Work instructions: Print, word for word, the stretch of the listing from its very beginning through the line containing "This policy is", including that line, and leave the pictures out.

Dataset entries:

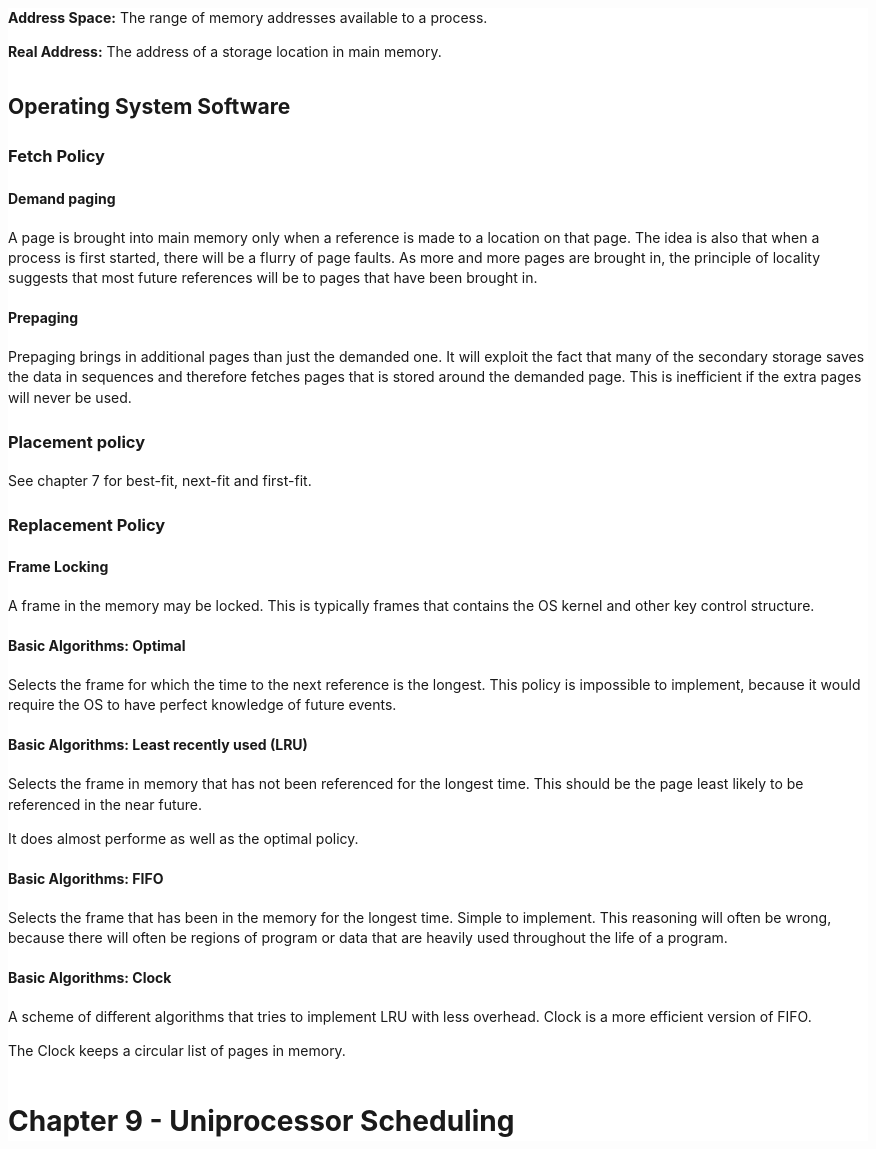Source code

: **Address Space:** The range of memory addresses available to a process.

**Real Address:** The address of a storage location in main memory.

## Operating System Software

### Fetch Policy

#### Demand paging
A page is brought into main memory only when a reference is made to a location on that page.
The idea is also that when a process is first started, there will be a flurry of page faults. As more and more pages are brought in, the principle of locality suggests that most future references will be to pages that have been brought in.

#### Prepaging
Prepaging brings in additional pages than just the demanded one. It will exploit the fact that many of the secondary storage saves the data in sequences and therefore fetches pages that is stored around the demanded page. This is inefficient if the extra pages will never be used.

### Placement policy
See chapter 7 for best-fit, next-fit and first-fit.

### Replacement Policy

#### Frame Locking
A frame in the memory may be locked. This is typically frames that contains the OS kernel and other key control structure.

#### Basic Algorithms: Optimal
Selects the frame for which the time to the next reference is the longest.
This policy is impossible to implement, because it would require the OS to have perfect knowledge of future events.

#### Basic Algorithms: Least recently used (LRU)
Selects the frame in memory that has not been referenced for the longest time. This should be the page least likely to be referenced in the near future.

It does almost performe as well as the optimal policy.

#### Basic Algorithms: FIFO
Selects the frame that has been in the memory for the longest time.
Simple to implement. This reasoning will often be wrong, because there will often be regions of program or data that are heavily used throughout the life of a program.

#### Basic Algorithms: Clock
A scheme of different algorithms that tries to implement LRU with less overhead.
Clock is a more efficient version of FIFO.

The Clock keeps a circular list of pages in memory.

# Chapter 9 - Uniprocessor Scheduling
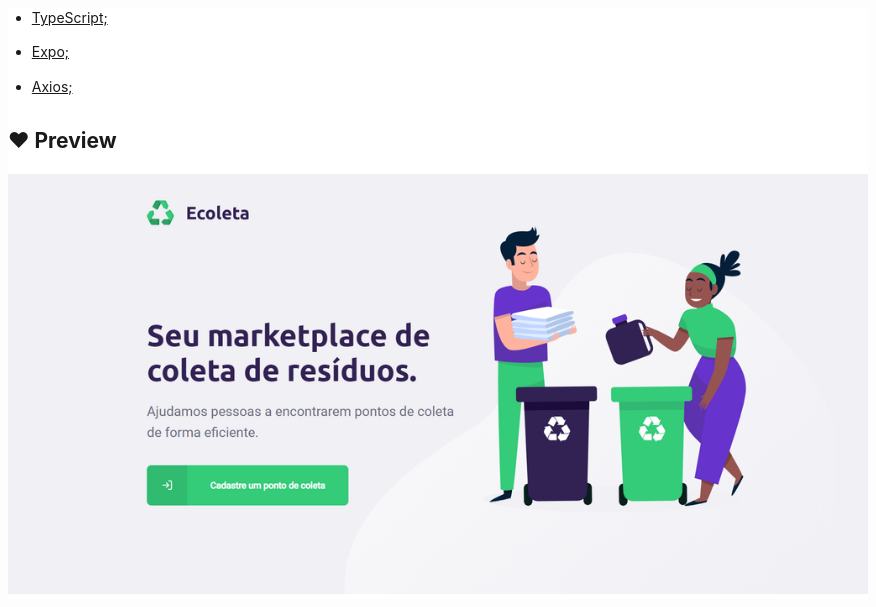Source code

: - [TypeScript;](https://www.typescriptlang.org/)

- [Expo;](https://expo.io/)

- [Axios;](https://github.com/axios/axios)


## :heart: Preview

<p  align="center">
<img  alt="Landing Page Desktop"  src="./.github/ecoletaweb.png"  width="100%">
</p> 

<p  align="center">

The completed task:
Source code

: **Address Space:** The range of memory addresses available to a process.

**Real Address:** The address of a storage location in main memory.

## Operating System Software

### Fetch Policy

#### Demand paging
A page is brought into main memory only when a reference is made to a location on that page.
The idea is also that when a process is first started, there will be a flurry of page faults. As more and more pages are brought in, the principle of locality suggests that most future references will be to pages that have been brought in.

#### Prepaging
Prepaging brings in additional pages than just the demanded one. It will exploit the fact that many of the secondary storage saves the data in sequences and therefore fetches pages that is stored around the demanded page. This is inefficient if the extra pages will never be used.

### Placement policy
See chapter 7 for best-fit, next-fit and first-fit.

### Replacement Policy

#### Frame Locking
A frame in the memory may be locked. This is typically frames that contains the OS kernel and other key control structure.

#### Basic Algorithms: Optimal
Selects the frame for which the time to the next reference is the longest.
This policy is impossible to implement, because it would require the OS to have perfect knowledge of future events.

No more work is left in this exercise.